Even if it tore his soul in two.

“I had no choice. I was enslaved.”

BEATRICE DREW IN her breath at the word enslaved. The carriage bumped around a corner, jostling her against the side, but she paid little mind, caught up as she was with the thought of proud Lord Hope in slavery. The very thought was an abomination.

“Is that where you got those?” She nodded at the bird tattoos.

He raised a hand to trace them. “Aye.”

“Tell me,” she said simply.

His hand dropped. “You’ve heard about the massacre at Spinner’s Falls.”

It wasn’t a question, but she answered it anyway. “There was an ambush. Most of the regiment were killed.”

He nodded, his face turned toward the window, though she somehow knew he saw nothing of what passed outside. “We were marching through the woods from Quebec to Fort Edward. The trail was narrow, and the men were forced to walk in single file. The regiment became strung out. Too damned strung out.”

She watched as a muscle ticked in his jaw. He didn’t like telling her this story, but he was doing it anyway.

He inhaled. “I was riding to tell our colonel that I thought we should stop and let the tail catch up to the head of the line when the Indians attacked.”

His lips set firmly, and for a moment she thought he wouldn’t go on, but then he looked at her, his black eyes desperate.

“We couldn’t form a line of defense. My men were being picked off before they could rally. The Indians shot from both sides of the trail, hidden in the trees. My men were screaming and falling, and then my colonel was pulled from his horse.”

He looked blindly at his hands. “They scalped him. My men were dying all about me, screaming and being scalped.” His fingers flexed into fists. “My horse caught a bullet and went down. I managed to jump free, but I was surrounded. I don’t remember what happened then—I think I was struck on the head—but when I became aware of my surroundings again, we were being marched to the Indian camp. The French had given us to their allies as war booty.”

“Dear God,” Beatrice breathed, feeling sick to her stomach. How terrible for Lord Hope to lose his men thusly. How impotent he must’ve felt.

He was gazing out the window again and made no indication that he’d heard her. “After we made the camp, I was separated from the others by the Indian who had captured me. His name was Sastaretsi. He stripped me naked, took my clothes away, and gave me only a thin, flea-infested blanket to cover myself with. Then Sastaretsi marched me through the woods for six weeks. By the time we’d made his village, I was walking in bare feet through grass crusted with frost.”

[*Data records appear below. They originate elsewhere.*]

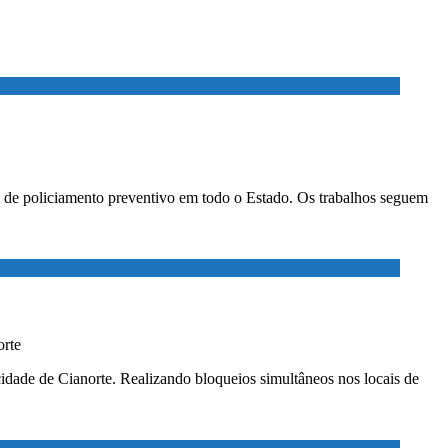
ão de policiamento preventivo em todo o Estado. Os trabalhos seguem
orte
 cidade de Cianorte. Realizando bloqueios simultâneos nos locais de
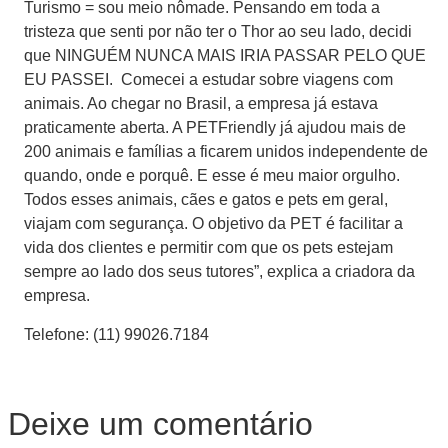
Turismo = sou meio nômade. Pensando em toda a
tristeza que senti por não ter o Thor ao seu lado, decidi
que NINGUÉM NUNCA MAIS IRIA PASSAR PELO QUE
EU PASSEI. Comecei a estudar sobre viagens com
animais. Ao chegar no Brasil, a empresa já estava
praticamente aberta. A PETFriendly já ajudou mais de
200 animais e famílias a ficarem unidos independente de
quando, onde e porquê. E esse é meu maior orgulho.
Todos esses animais, cães e gatos e pets em geral,
viajam com segurança. O objetivo da PET é facilitar a
vida dos clientes e permitir com que os pets estejam
sempre ao lado dos seus tutores”, explica a criadora da
empresa.
Telefone: (11) 99026.7184
Deixe um comentário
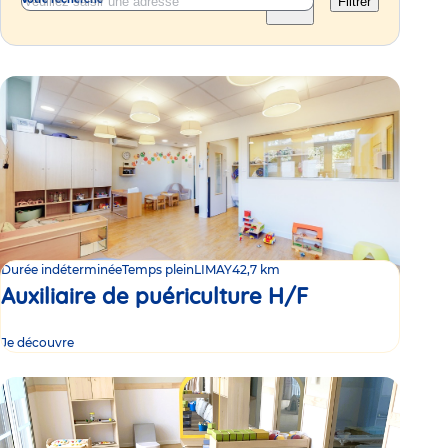
Filtrer
Durée indéterminée
Temps plein
LIMAY
42,7 km
Auxiliaire de puériculture H/F
Je découvre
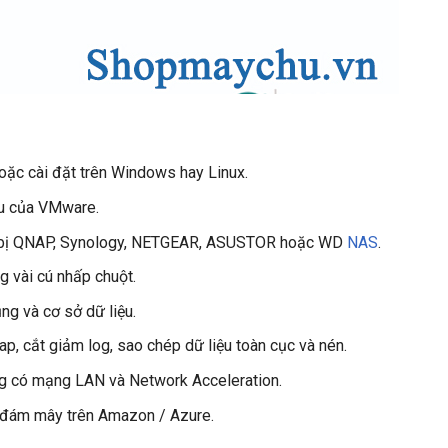
hoặc cài đặt trên Windows hay Linux.
ưu của VMware.
hiết bị QNAP, Synology, NETGEAR, ASUSTOR hoặc WD
NAS
.
g vài cú nhấp chuột.
g và cơ sở dữ liệu.
wap, cắt giảm log, sao chép dữ liệu toàn cục và nén.
ng có mạng LAN và Network Acceleration.
 đám mây trên Amazon / Azure.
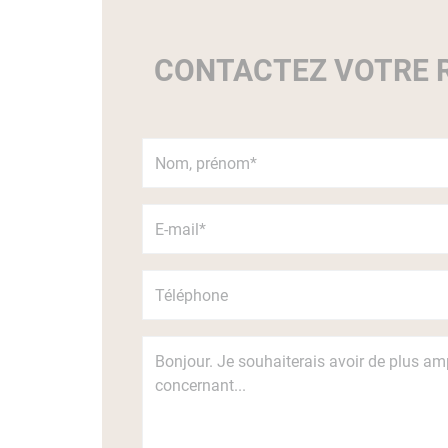
CONTACTEZ VOTRE R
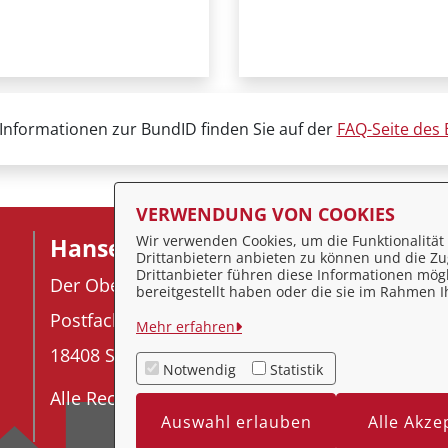
Informationen zur BundID finden Sie auf der
FAQ-Seite des
VERWENDUNG VON COOKIES
Wir verwenden Cookies, um die Funktionalität 
Hansestadt Stralsund
F
Drittanbietern anbieten zu können und die Zug
Drittanbieter führen diese Informationen mög
Der Oberbürgermeister
I
bereitgestellt haben oder die sie im Rahmen
Postfach 2145
D
Mehr erfahren
18408 Stralsund
K
Notwendig
Statistik
Alle Rechte vorbehalten
Ba
Auswahl erlauben
Alle Akze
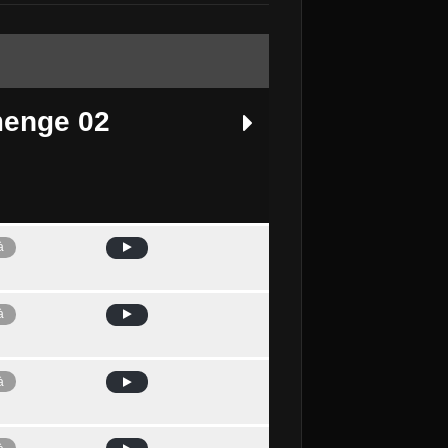
enge 02
à
mà
à
à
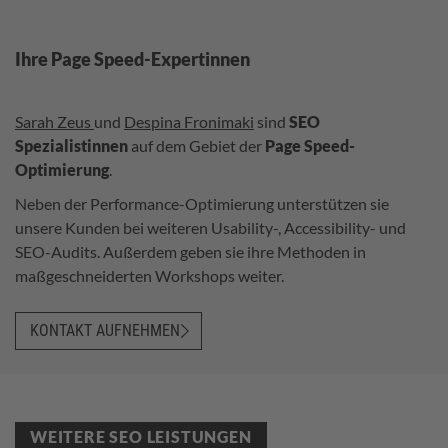
Ihre Page Speed-Expertinnen
Sarah Zeus
und
Despina Fronimaki
sind
SEO
Spezialistinnen
auf dem Gebiet der
Page Speed-
Optimierung
.
Neben der Performance-Optimierung unterstützen sie
unsere Kunden bei weiteren Usability-, Accessibility- und
SEO-Audits. Außerdem geben sie ihre Methoden in
maßgeschneiderten Workshops weiter.
KONTAKT AUFNEHMEN
WEITERE SEO LEISTUNGEN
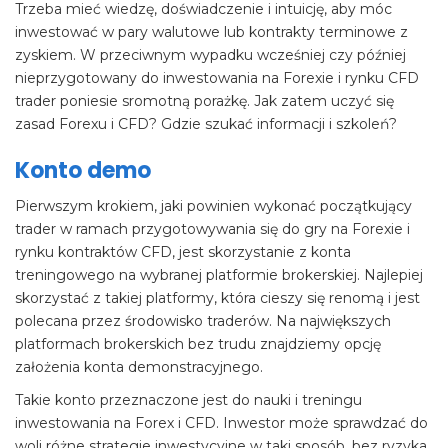
Trzeba mieć wiedzę, doświadczenie i intuicję, aby móc
inwestować w pary walutowe lub kontrakty terminowe z
zyskiem. W przeciwnym wypadku wcześniej czy później
nieprzygotowany do inwestowania na Forexie i rynku CFD
trader poniesie sromotną porażkę. Jak zatem uczyć się
zasad Forexu i CFD? Gdzie szukać informacji i szkoleń?
Konto demo
Pierwszym krokiem, jaki powinien wykonać początkujący
trader w ramach przygotowywania się do gry na Forexie i
rynku kontraktów CFD, jest skorzystanie z konta
treningowego na wybranej platformie brokerskiej. Najlepiej
skorzystać z takiej platformy, która cieszy się renomą i jest
polecana przez środowisko traderów. Na największych
platformach brokerskich bez trudu znajdziemy opcję
założenia konta demonstracyjnego.
Takie konto przeznaczone jest do nauki i treningu
inwestowania na Forex i CFD. Inwestor może sprawdzać do
woli różne strategie inwestycyjne w taki sposób, bez ryzyka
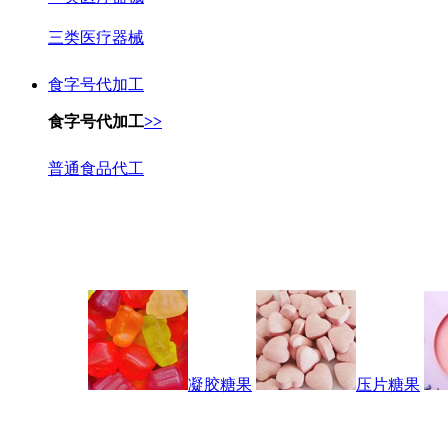
三类医疗器械
食字号代加工
食字号代加工
>>
普通食品代工
凝胶糖果
压片糖果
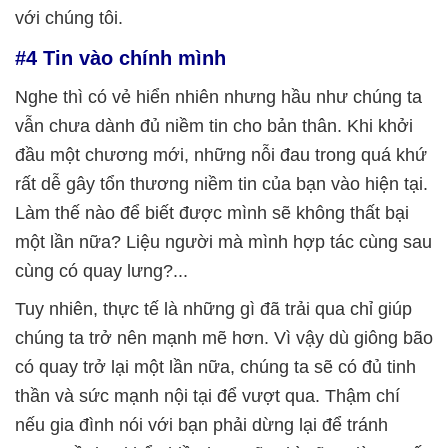
với chúng tôi.
#4 Tin vào chính mình
Nghe thì có vẻ hiển nhiên nhưng hầu như chúng ta
vẫn chưa dành đủ niềm tin cho bản thân. Khi khởi
đầu một chương mới, những nỗi đau trong quá khứ
rất dễ gây tổn thương niềm tin của bạn vào hiện tại.
Làm thế nào để biết được mình sẽ không thất bại
một lần nữa? Liệu người mà mình hợp tác cùng sau
cùng có quay lưng?...
Tuy nhiên, thực tế là những gì đã trải qua chỉ giúp
chúng ta trở nên mạnh mẽ hơn. Vì vậy dù giông bão
có quay trở lại một lần nữa, chúng ta sẽ có đủ tinh
thần và sức mạnh nội tại để vượt qua. Thậm chí
nếu gia đình nói với bạn phải dừng lại để tránh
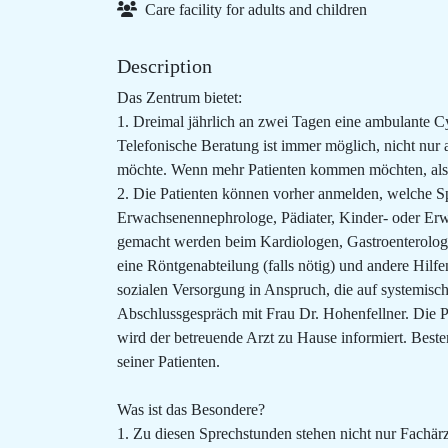
Care facility for adults and children
Description
Das Zentrum bietet:
1. Dreimal jährlich an zwei Tagen eine ambulante 
Telefonische Beratung ist immer möglich, nicht nur
möchte. Wenn mehr Patienten kommen möchten, als a
2. Die Patienten können vorher anmelden, welche Sp
Erwachsenennephrologe, Pädiater, Kinder- oder Erw
gemacht werden beim Kardiologen, Gastroenterologen
eine Röntgenabteilung (falls nötig) und andere Hil
sozialen Versorgung in Anspruch, die auf systemisch
Abschlussgespräch mit Frau Dr. Hohenfellner. Die Pa
wird der betreuende Arzt zu Hause informiert. Besten
seiner Patienten.
Was ist das Besondere?
1. Zu diesen Sprechstunden stehen nicht nur Fachärz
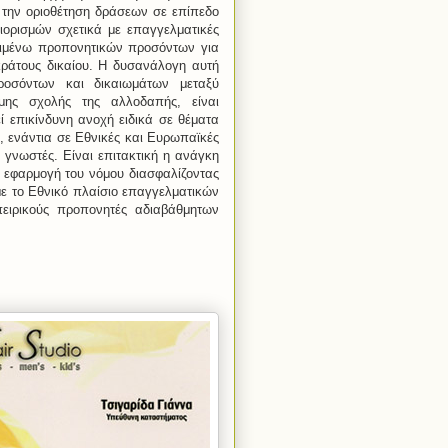
 την οριοθέτηση δράσεων σε επίπεδο
ριορισμών σχετικά με επαγγελματικές
ειμένω προπονητικών προσόντων για
κράτους δικαίου. Η δυσανάλογη αυτή
οσόντων και δικαιωμάτων μεταξύ
ης σχολής της αλλοδαπής, είναι
ί επικίνδυνη ανοχή ειδικά σε θέματα
 ενάντια σε Εθνικές και Ευρωπαϊκές
ι γνωστές. Είναι επιτακτική η ανάγκη
εφαρμογή του νόμου διασφαλίζοντας
ε το Εθνικό πλαίσιο επαγγελματικών
πειρικούς προπονητές αδιαβάθμητων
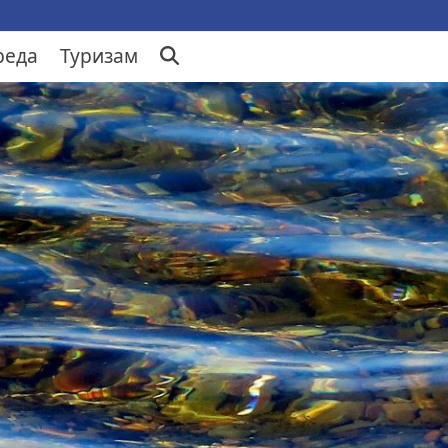
реда
Туризам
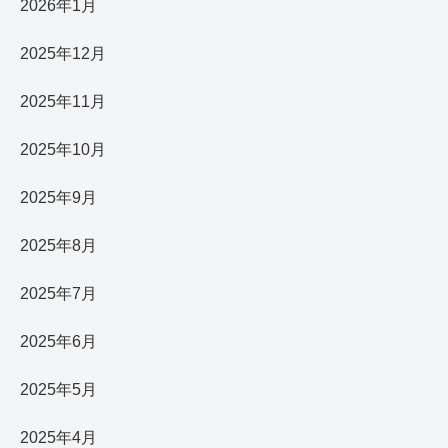
2026年1月
2025年12月
2025年11月
2025年10月
2025年9月
2025年8月
2025年7月
2025年6月
2025年5月
2025年4月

He paused, remembering that awful time, and Beatrice was silent, waiting.

“All that time,” he whispered. “All that time, I schemed on how to kill Sastaretsi. But my hands were bound so tightly in front of me that the flesh had swollen into the leather thongs. He’d pulled my fingernails from my hands so I could not use even their feeble strength to scratch my bonds loose. And at night he tied my bound hands to a stake driven deep in the ground. I was weakened from the cold and lack of nourishment. I think I might’ve died in that endless wood if we hadn’t happened upon a French trapper and his son. The man spoke some Wyandot and seemed to take pity on me, for he gave me an old shirt and a pair of leggings. Those leggings and shirt saved me.”

He was silent again, and this time Beatrice knew he didn’t mean to go on.

“But why?” she finally blurted. “Why did Sastaretsi do all this to you?”

He looked at her then, and his eyes were blank—flat as if he were dead. “Because he meant to burn me at the stake when we reached his village.”

Chapter Six

Now, a giant hourglass sits in the throne room of the Goblin King, its sands endlessly flowing until time itself shall stop. By this means, the goblins mark time in their sunless land deep beneath the earth. It happened that one year when Longsword went to plea for his freedom, the Goblin King was in a particularly good mood, having just that day defeated a great prince in battle.